The Government tonight came under pressure to debate why the US monitoring base Menwith Hill is to be used in a controversial missile defence programme.

Speaking in his debate on the US missile defence system, Lord Wallace of Saltaire said he hoped the Government would be shamed into providing a "fuller and more detailed justification of its decision" of why the RAF site near Harrogate is to play a part in the US National Missile Defence scheme, know as Star Wars'.

Lord Saltaire said that, amid persistent rumours the Government was negotiating with Washington for a major role in the US system, Defence Secretary Des Browne assured the Commons as late as April last year that "the UK has received no request from the US to use Menwith Hill for missile defence-related activities."

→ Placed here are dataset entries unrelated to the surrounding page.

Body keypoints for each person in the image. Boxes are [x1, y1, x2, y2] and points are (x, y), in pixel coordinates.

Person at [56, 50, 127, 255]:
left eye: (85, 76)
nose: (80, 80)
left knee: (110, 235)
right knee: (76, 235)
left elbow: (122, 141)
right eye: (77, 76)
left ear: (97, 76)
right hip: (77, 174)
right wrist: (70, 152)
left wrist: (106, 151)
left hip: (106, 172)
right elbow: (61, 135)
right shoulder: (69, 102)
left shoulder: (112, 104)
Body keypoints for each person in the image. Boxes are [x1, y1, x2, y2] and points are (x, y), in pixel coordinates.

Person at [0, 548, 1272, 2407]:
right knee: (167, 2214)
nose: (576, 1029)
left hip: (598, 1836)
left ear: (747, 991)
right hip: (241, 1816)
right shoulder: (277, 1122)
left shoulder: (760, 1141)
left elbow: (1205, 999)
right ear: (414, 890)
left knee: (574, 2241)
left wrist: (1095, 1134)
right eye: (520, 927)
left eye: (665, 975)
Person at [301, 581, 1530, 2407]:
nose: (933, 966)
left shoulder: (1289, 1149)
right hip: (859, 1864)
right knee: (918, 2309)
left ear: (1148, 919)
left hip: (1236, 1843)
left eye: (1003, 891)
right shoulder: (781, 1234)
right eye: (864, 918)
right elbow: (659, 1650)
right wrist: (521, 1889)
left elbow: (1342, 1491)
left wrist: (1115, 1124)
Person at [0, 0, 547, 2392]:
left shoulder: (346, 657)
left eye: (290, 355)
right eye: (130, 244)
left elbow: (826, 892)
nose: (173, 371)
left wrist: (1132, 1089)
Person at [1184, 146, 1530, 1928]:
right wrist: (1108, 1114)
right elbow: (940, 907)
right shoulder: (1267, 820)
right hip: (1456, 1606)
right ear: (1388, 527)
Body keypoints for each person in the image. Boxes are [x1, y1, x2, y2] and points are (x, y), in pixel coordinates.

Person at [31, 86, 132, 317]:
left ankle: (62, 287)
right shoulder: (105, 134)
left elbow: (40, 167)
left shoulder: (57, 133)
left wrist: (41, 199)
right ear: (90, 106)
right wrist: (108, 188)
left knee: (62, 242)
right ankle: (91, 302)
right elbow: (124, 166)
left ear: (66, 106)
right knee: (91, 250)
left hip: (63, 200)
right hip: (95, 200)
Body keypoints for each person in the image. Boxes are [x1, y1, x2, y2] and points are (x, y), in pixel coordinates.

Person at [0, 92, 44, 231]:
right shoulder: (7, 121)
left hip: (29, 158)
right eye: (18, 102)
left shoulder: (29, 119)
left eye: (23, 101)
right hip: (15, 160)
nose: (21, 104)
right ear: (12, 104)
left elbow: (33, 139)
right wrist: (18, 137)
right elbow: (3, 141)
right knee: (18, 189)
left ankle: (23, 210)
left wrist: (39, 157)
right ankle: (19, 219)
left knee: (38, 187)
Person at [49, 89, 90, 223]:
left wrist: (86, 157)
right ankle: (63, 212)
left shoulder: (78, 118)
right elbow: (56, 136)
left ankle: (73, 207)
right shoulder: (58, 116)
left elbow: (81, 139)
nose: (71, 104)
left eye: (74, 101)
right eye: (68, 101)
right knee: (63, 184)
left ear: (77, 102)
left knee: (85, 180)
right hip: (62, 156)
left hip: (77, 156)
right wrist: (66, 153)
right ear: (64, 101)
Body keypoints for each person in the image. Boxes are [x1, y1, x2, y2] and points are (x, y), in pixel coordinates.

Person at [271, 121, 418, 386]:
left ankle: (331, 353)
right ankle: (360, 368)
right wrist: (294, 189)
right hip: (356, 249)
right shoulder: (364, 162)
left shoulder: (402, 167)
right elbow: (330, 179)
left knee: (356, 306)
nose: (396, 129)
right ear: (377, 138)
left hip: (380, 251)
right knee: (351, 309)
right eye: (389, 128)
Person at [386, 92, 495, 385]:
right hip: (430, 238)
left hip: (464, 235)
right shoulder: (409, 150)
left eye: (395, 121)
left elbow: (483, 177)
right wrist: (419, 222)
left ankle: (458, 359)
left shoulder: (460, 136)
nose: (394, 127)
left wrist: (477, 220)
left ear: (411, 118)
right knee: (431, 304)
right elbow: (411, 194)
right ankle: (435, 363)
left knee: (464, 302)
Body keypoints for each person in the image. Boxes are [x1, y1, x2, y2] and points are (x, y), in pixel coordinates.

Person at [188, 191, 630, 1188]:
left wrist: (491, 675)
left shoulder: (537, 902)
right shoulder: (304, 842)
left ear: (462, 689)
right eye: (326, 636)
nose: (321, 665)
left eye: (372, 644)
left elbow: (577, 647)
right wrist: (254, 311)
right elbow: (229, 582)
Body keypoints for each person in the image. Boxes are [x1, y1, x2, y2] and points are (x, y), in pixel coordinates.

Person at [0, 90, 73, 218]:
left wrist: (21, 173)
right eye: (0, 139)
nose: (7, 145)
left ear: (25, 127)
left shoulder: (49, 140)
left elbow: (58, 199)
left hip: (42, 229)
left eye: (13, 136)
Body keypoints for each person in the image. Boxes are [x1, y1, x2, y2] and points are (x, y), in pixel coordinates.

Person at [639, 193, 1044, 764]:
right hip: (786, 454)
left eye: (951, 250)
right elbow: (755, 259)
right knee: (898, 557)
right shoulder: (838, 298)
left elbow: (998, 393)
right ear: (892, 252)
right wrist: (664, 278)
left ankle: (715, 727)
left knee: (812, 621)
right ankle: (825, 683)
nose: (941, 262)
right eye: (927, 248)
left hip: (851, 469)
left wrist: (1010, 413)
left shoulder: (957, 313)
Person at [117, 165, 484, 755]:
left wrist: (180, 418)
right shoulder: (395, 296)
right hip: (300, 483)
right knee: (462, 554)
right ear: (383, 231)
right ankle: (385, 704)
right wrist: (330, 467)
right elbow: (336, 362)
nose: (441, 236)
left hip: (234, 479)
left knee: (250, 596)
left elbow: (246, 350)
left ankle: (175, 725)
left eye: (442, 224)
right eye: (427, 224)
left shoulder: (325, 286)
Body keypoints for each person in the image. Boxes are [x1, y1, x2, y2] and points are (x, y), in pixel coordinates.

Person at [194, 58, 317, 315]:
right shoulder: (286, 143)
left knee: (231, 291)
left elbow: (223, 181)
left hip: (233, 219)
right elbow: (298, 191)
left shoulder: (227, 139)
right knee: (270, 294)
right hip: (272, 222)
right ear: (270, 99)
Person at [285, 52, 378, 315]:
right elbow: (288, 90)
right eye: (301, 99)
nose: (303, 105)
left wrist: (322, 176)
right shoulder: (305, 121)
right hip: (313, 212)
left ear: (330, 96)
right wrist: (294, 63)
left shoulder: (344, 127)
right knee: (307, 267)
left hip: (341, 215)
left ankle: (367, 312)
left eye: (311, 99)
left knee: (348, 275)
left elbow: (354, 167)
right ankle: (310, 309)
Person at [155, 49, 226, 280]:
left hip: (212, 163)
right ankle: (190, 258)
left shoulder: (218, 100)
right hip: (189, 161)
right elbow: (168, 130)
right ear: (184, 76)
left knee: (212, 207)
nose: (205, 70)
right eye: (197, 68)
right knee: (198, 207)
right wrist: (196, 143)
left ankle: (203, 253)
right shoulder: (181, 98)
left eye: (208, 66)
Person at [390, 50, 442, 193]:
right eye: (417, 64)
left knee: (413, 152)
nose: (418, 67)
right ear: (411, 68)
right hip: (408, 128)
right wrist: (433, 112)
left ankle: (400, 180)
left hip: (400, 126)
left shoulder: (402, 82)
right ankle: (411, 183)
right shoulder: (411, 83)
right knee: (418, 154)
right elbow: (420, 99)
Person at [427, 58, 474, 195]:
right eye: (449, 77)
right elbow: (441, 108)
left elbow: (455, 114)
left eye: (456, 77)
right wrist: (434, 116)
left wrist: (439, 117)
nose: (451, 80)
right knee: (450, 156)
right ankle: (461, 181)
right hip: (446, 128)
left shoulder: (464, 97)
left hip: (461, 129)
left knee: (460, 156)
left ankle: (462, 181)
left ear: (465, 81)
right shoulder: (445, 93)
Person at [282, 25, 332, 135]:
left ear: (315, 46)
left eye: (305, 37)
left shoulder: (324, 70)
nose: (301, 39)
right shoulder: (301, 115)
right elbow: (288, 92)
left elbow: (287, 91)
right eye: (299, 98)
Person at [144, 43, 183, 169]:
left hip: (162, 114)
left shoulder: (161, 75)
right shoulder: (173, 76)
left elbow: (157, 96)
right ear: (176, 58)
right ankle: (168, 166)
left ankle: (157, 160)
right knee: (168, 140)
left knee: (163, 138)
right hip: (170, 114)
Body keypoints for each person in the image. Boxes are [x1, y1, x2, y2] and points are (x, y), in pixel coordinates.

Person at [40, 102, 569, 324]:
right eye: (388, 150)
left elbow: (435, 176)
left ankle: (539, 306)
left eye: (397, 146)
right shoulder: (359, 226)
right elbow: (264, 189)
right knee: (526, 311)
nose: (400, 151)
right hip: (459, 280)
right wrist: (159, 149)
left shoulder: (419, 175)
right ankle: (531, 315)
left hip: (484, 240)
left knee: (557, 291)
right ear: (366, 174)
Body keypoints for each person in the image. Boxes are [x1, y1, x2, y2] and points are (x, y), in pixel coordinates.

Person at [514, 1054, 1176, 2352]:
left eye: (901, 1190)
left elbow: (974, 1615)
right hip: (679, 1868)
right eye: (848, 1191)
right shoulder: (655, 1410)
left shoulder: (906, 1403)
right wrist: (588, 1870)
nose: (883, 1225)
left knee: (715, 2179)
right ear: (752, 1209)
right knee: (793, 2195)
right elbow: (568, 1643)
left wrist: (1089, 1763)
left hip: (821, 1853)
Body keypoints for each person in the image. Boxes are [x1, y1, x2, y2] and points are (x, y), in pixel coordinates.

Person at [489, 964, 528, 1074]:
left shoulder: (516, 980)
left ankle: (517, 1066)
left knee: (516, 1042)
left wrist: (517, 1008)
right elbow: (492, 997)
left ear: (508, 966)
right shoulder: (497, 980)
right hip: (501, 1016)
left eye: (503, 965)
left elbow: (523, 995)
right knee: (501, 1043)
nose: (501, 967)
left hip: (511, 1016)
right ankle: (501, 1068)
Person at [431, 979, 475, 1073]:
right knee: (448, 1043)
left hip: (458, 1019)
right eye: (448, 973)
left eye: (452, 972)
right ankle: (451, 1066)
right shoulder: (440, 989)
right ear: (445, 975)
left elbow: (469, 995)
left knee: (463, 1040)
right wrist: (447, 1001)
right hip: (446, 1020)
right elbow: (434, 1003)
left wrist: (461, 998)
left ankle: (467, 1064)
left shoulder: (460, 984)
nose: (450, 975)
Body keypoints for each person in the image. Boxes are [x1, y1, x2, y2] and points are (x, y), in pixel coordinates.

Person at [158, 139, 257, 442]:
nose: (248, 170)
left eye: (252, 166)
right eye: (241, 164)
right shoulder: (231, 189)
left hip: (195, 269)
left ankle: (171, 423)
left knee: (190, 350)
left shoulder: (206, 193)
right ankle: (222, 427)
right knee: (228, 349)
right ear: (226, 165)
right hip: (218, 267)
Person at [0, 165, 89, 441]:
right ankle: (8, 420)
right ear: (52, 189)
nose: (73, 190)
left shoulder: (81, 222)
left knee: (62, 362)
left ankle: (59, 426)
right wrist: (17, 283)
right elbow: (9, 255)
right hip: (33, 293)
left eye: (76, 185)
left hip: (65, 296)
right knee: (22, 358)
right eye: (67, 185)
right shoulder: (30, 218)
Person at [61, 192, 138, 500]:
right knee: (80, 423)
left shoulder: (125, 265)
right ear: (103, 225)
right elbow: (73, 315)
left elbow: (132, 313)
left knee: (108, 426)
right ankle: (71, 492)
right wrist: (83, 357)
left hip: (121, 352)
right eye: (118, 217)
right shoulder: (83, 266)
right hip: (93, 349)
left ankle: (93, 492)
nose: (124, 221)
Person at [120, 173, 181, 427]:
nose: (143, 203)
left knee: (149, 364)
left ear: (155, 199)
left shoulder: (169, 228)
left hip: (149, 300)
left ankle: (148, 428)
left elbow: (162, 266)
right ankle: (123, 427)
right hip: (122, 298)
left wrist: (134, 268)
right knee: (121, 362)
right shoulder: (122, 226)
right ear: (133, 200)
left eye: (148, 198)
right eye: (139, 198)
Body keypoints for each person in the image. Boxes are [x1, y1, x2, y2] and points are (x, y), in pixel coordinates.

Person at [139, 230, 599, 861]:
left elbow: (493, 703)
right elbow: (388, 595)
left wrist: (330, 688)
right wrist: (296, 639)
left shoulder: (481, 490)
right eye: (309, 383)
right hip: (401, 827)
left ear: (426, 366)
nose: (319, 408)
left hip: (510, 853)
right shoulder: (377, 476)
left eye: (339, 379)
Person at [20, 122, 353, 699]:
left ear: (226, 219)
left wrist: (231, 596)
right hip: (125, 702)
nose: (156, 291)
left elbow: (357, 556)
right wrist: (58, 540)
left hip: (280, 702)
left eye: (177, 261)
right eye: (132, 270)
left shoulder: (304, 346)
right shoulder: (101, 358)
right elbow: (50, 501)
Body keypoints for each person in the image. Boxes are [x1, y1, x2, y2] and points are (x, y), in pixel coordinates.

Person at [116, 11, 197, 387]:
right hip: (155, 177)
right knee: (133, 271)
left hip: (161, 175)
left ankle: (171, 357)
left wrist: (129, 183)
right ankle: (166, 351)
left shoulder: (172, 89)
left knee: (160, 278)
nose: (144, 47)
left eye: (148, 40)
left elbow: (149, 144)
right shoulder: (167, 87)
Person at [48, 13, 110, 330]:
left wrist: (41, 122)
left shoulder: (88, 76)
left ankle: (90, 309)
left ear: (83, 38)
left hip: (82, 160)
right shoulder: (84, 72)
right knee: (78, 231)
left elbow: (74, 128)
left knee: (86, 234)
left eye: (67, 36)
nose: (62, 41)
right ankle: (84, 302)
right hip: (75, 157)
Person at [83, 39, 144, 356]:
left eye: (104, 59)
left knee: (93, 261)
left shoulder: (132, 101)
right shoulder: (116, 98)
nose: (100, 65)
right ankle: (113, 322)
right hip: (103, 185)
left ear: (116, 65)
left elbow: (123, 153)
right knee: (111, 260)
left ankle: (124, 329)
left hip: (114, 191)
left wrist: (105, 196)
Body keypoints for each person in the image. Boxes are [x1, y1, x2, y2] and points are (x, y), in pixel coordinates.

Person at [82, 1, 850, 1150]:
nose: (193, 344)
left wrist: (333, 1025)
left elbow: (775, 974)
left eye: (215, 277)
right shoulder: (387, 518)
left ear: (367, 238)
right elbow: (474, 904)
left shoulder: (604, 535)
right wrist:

The Lib Dem Lord criticised the statement as "misleading", with formal letters on the use of Menwith Hill only exchanged two months later.

And he called for clarification over the status of the base after contacts at Harrogate Council told him the number of people at the site increased by hundreds after September 11.

Baroness Crawley, responding for the Government, said members of both Houses had been given the opportunity to question defence ministers about the plans.

She told peers: "The original decision to allow the US to use RAF Menwith Hill as a relay station for satellite data was taken in March, 1997.

"What the UK agreed to recently was that the US could use this same satellite data in their missile defence system."